O coração paternal de São José , PATRONO DA IGREJA

O coração paternal de São José
"Apareceu-lhe, em sonho, um Anjo do Senhor, que lhe disse: "José, filho de David, não temas receber contigo Maria tua esposa, pois o que n'Ela se gerou é obra do Espírito Santo"" (Mt. 1,20).
Nestas palavras está contido o núcleo da verdade bíblica sobre São José. É o momento da sua existência a que se referem em particular os escritos cristãos dos primeiros séculos. Os Padres da Igreja, inspirando-se no Evangelho, puseram em relevo que São José, assim com o cuidou amorosamente de Maria e se dedicou com empenho ao desenvolvimento de Jesus Cristo (cf. St. Irineu, Adversus Haereses, IV, 23, 1: S. Cb. 100/72, pp. 692-694), assim também guarda e protege o Seu Corpo Místico, a Igreja, da qual a Virgem Santíssima é figura e modelo.
Cabe a pergunta: como seria o coração deste homem singular, escolhido pelo Eterno Pai para desempenhar tão singular missão na plenitude dos tempos? O Evangelho define-o numa simples palavra: José, que era um homem justo (Mt. 1,19).

## DADOS APRESENTADOS

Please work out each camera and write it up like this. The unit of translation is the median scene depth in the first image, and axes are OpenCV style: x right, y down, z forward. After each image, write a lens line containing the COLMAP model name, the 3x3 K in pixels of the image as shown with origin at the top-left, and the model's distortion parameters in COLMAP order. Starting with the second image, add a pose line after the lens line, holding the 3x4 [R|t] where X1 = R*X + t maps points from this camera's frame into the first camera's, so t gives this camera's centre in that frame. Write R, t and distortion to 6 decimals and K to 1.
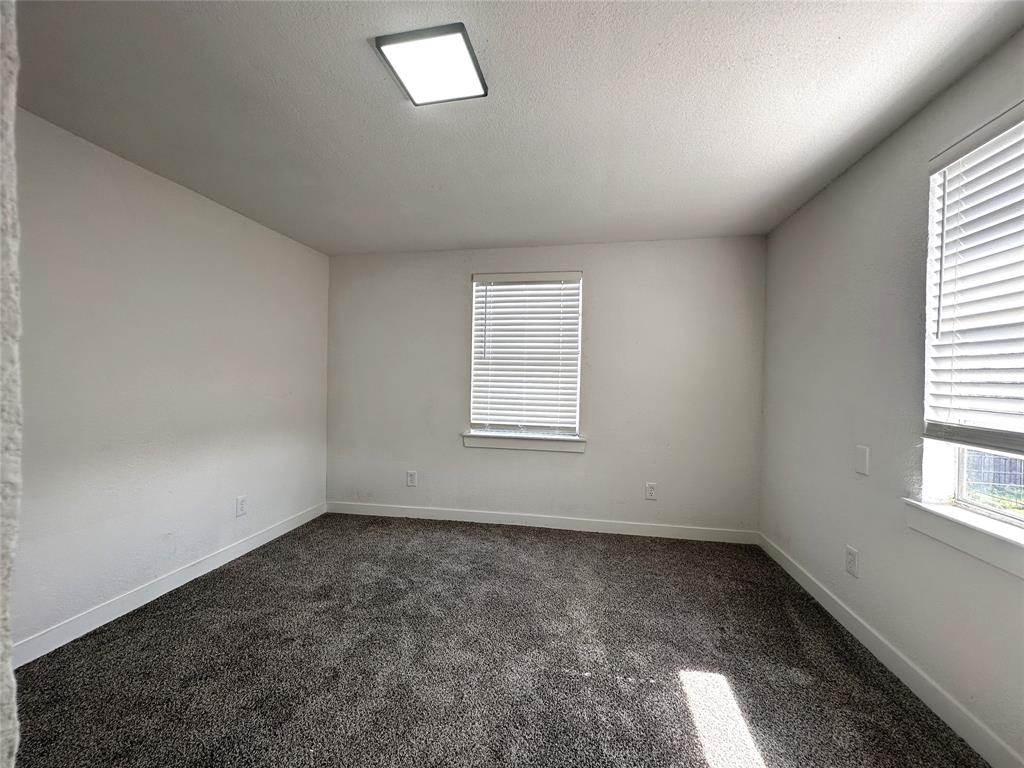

## TAREFA
Copie na íntegra, por favor, o texto sobre o coração paternal de São José. Os dados não têm relação com o texto.

## RESPOSTA ESCRITA
O coração paternal de São José , PATRONO DA IGREJA

O coração paternal de São José
"Apareceu-lhe, em sonho, um Anjo do Senhor, que lhe disse: "José, filho de David, não temas receber contigo Maria tua esposa, pois o que n'Ela se gerou é obra do Espírito Santo"" (Mt. 1,20).
Nestas palavras está contido o núcleo da verdade bíblica sobre São José. É o momento da sua existência a que se referem em particular os escritos cristãos dos primeiros séculos. Os Padres da Igreja, inspirando-se no Evangelho, puseram em relevo que São José, assim com o cuidou amorosamente de Maria e se dedicou com empenho ao desenvolvimento de Jesus Cristo (cf. St. Irineu, Adversus Haereses, IV, 23, 1: S. Cb. 100/72, pp. 692-694), assim também guarda e protege o Seu Corpo Místico, a Igreja, da qual a Virgem Santíssima é figura e modelo.
Cabe a pergunta: como seria o coração deste homem singular, escolhido pelo Eterno Pai para desempenhar tão singular missão na plenitude dos tempos? O Evangelho define-o numa simples palavra: José, que era um homem justo (Mt. 1,19).